Full Report for Listed Buildings
The list description is not intended to be a complete inventory of what is listed: it is principally intended to aid identification. By law, the definition of a listed building includes the entire building (i) and any structure or object that is fixed to the said building and ancillary to it and (ii) any other structure or object that forms part of the land and has done so since before 1 July 1948, and was within the curtilage of the building, and ancillary to it, on the date on which said building was first included in the list, or on 1 January 1969, whichever was later.
Date of Designation
03/11/1995
Date of Amendment
10/11/2021
Name of Property
Gladstone Monument
Location
Located on an island at the cross-roads with Paradise Road, immediately N of the main street, Pant-yr-Afon.
Broad Class
Commemorative
History
Erected by public subscription in 1899 in memory of W E Gladstone, Prime Minister, a frequent visitor to the town due to his friendship with the quarry-owning Derbyshire family.

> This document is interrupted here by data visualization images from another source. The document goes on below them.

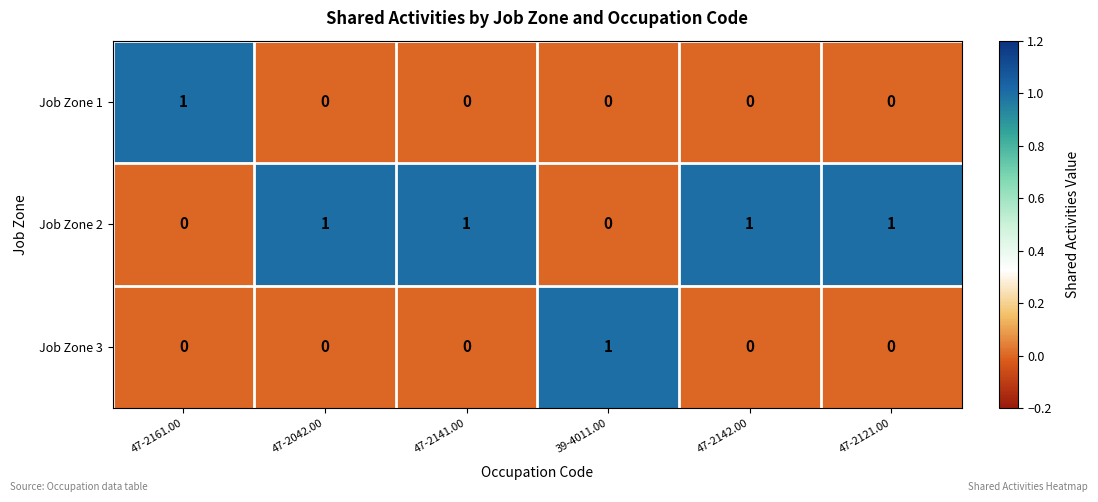

Reading left to right, transcribe all the data shown in this chart.

Job Zone 1: 47-2161.00=1	47-2042.00=0	47-2141.00=0	39-4011.00=0	47-2142.00=0	47-2121.00=0
Job Zone 2: 47-2161.00=0	47-2042.00=1	47-2141.00=1	39-4011.00=0	47-2142.00=1	47-2121.00=1
Job Zone 3: 47-2161.00=0	47-2042.00=0	47-2141.00=0	39-4011.00=1	47-2142.00=0	47-2121.00=0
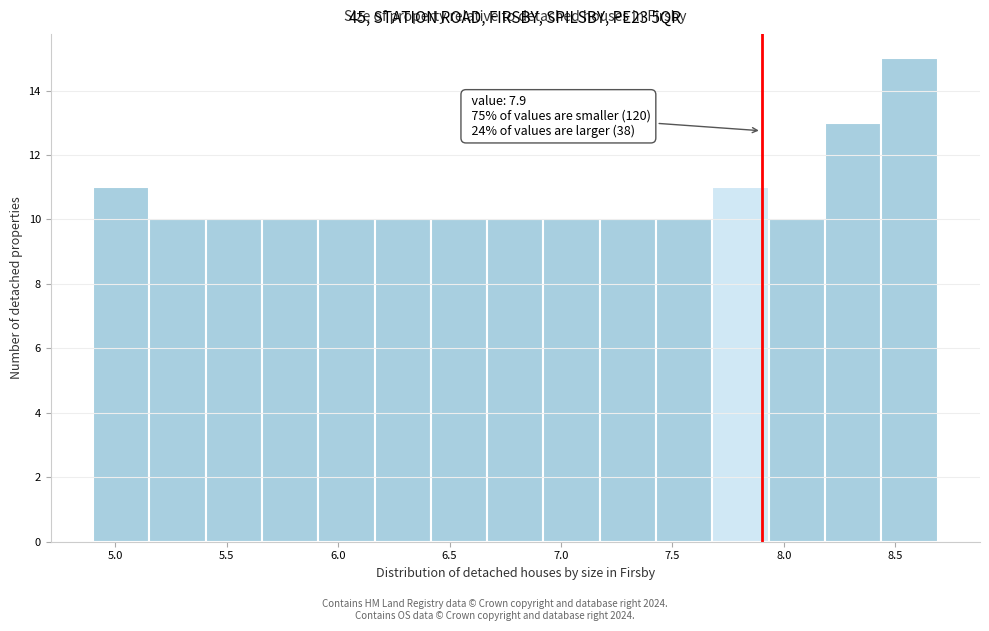

Which range on the x-axis has the tallest bar?

8.45 to 8.70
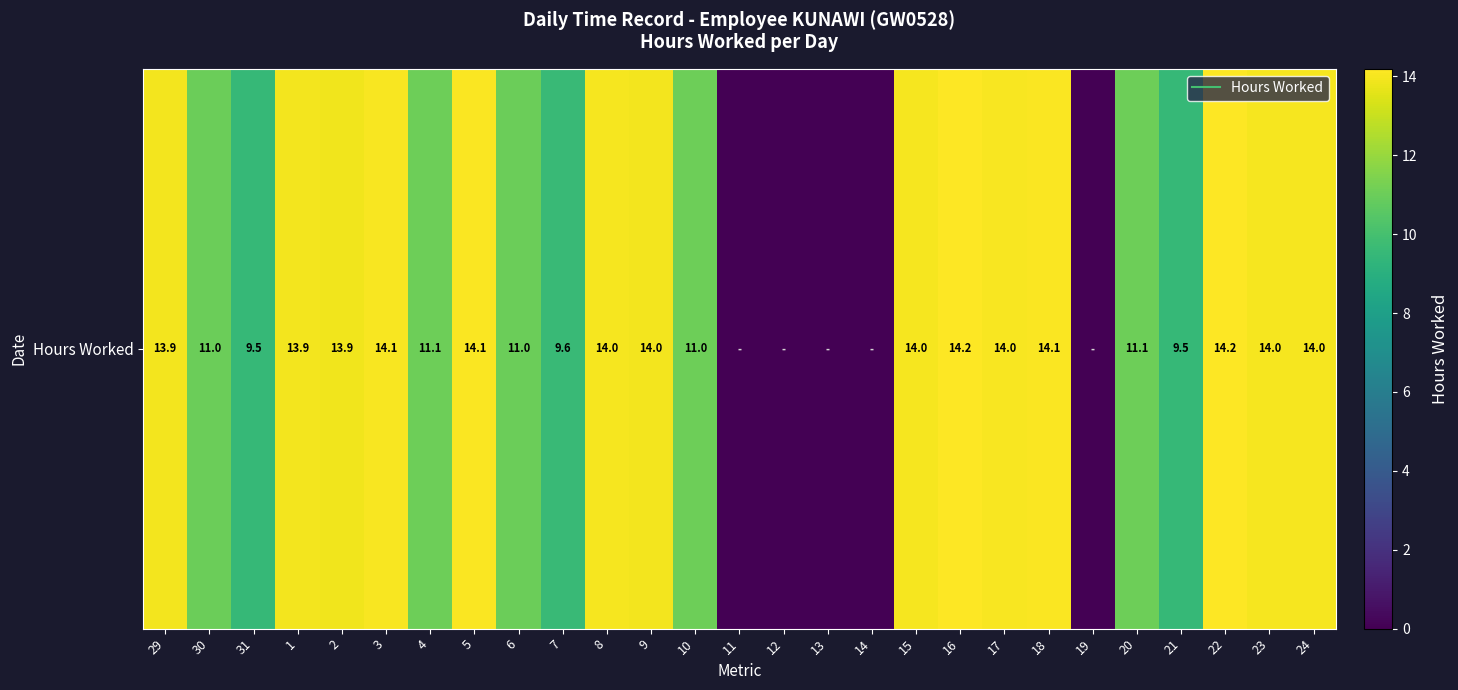

The value at 30 is 11.0. True or false?

True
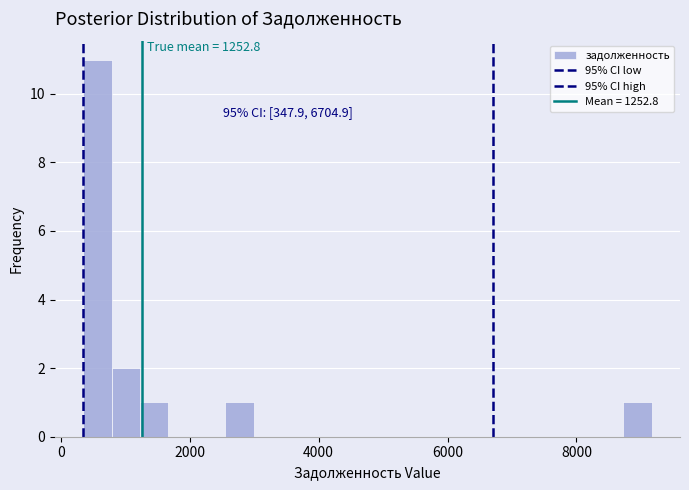

Around what value on the x-axis is the tallest bar? Give the approximate position of its centre, as read against the axis.

600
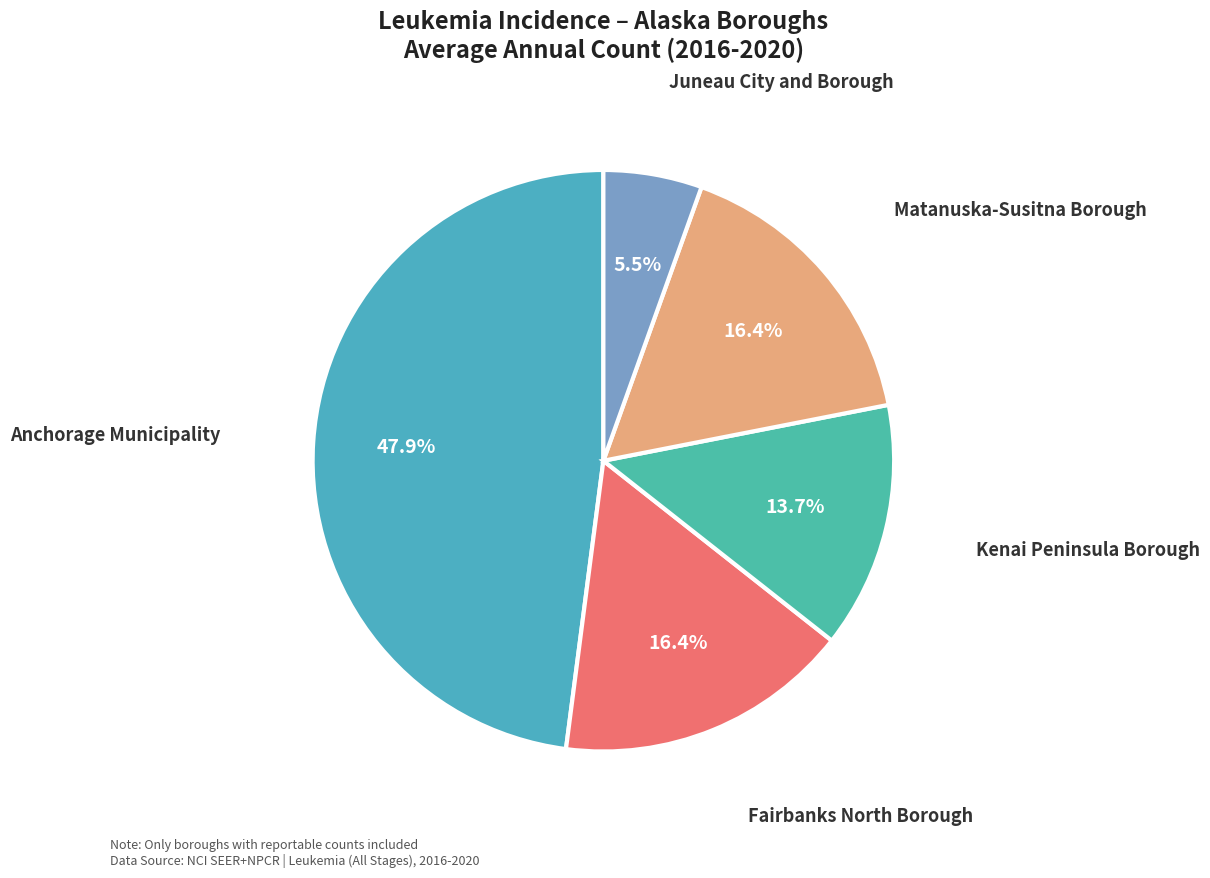

Combined, what portion of the pie is Kenai Peninsula Borough and Juneau City and Borough?

19.2%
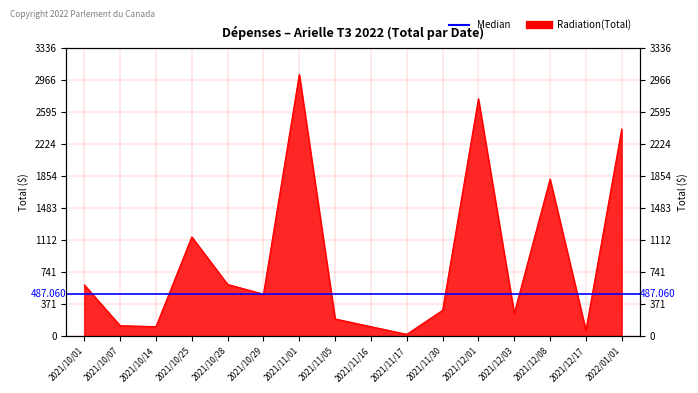

What is the average value?

876.8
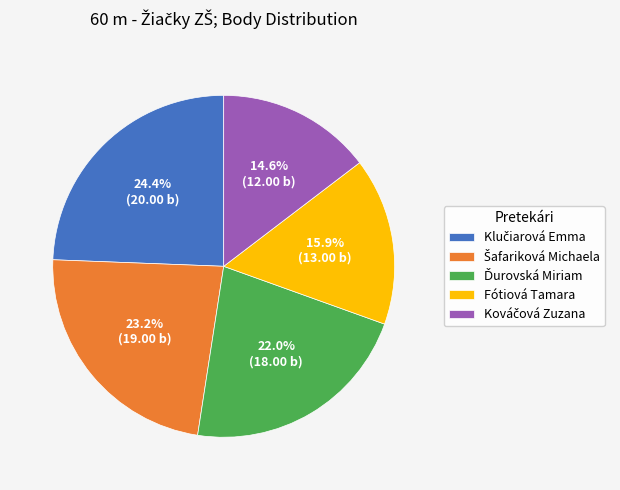

Is there a majority slice in this chart?

No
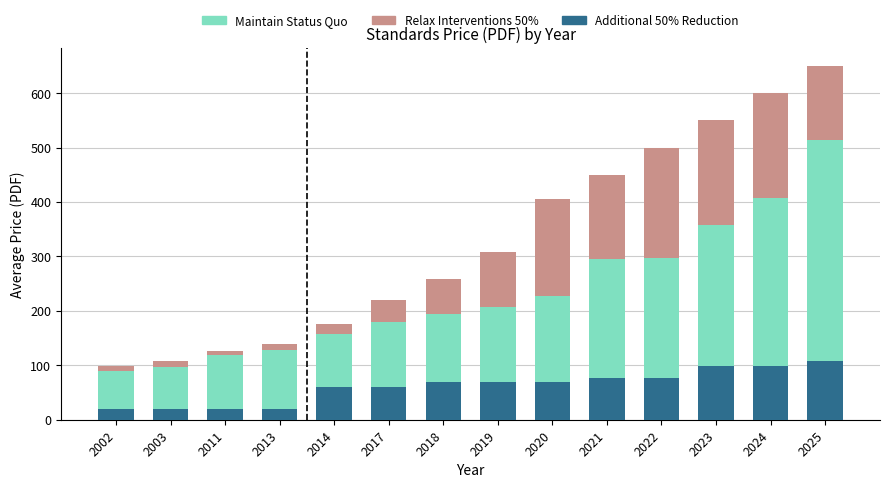

What is the sum of the Additional 50% Reduction values at 2018 and 2022?

145.0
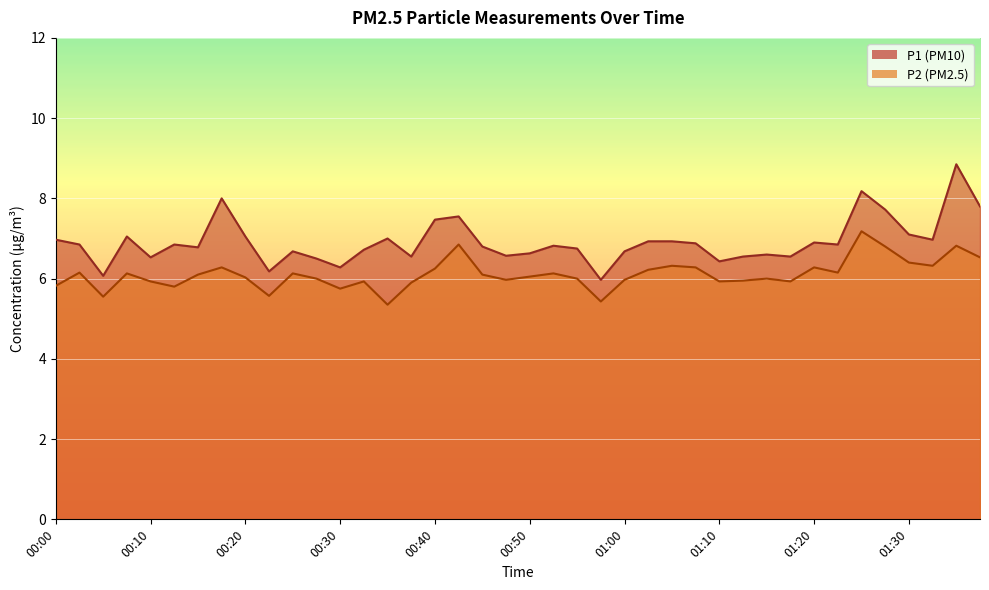

Is the value of P2 at 00:10 greater than the value of P1 at 01:35?

No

William Gladstone (1808-1898) was a Member of the UK Parliament from 1832 to 1894 and served as Prime Minister for twelve years. He is the only Prime Minister to have served four terms. He was born in Liverpool the son of John Gladstone (1764-1851), a sugar merchant and plantation owner who was one of the largest owners of enslaved people in Britain’s colonies of Guiana and Jamaica. He entered Parliament in 1833, aged 23. At this time he supported emancipation but argued for apprenticeships to be served before enslaved persons were freed, and for the financial compensation of slave-owners (his father received the largest individual payment as the owner of 2508 slaves). By 1850, Gladstone described slavery as “‘by far the foulest crime that taints the history of mankind” and he used import taxes on slave-produced sugar to encourage other countries to abolish it. He also opposed the lucrative opium trade and objected to Britain’s Opium Wars against China. One of the great reforming Prime Ministers of Victorian Britain, Gladstone created the secret ballot, legalised trade unions and extended voting rights so that the majority of adult men were allowed to vote in Parliamentary elections. He passed the Elementary Education Act in 1870 and presided over important reforms of the army and the civil service. Gladstone was hostile to British Imperialism in Africa and Asia but nonetheless began the military occupation of Egypt in 1882. He saw political devolution as a peaceful way to keep Ireland within the British Empire but his attempts to establish Irish Home Rule were defeated. In Wales his governments passed the Welsh Sunday Closing Act in 1881 forcing pubs in Wales to close on Sundays (except in Monmouthshire) and created the University of Wales in 1893. In 1873 in Mold he was the first UK Prime Minister to address the National Eisteddfod.
Exterior
Life-sized bronze bust of Gladstone on a polished granite obelisk; the four faces are inscribed respectively: 'Gladstone', 'Statesman, Orator, Scholar', '29 Dec 1809 to 19th May 1898'. And 'Erected by Public Subscription, 1899'. The obelisk stands on a triangular (unpolished) granite base, itself within a triangular dwarf-walled flowerbed enclosure; decorative iron railings, modern protective bollards.
Reason for designation
Included for its historic interest as a late C19 municipal monument in a prominent location and commemorating a prominent statesman.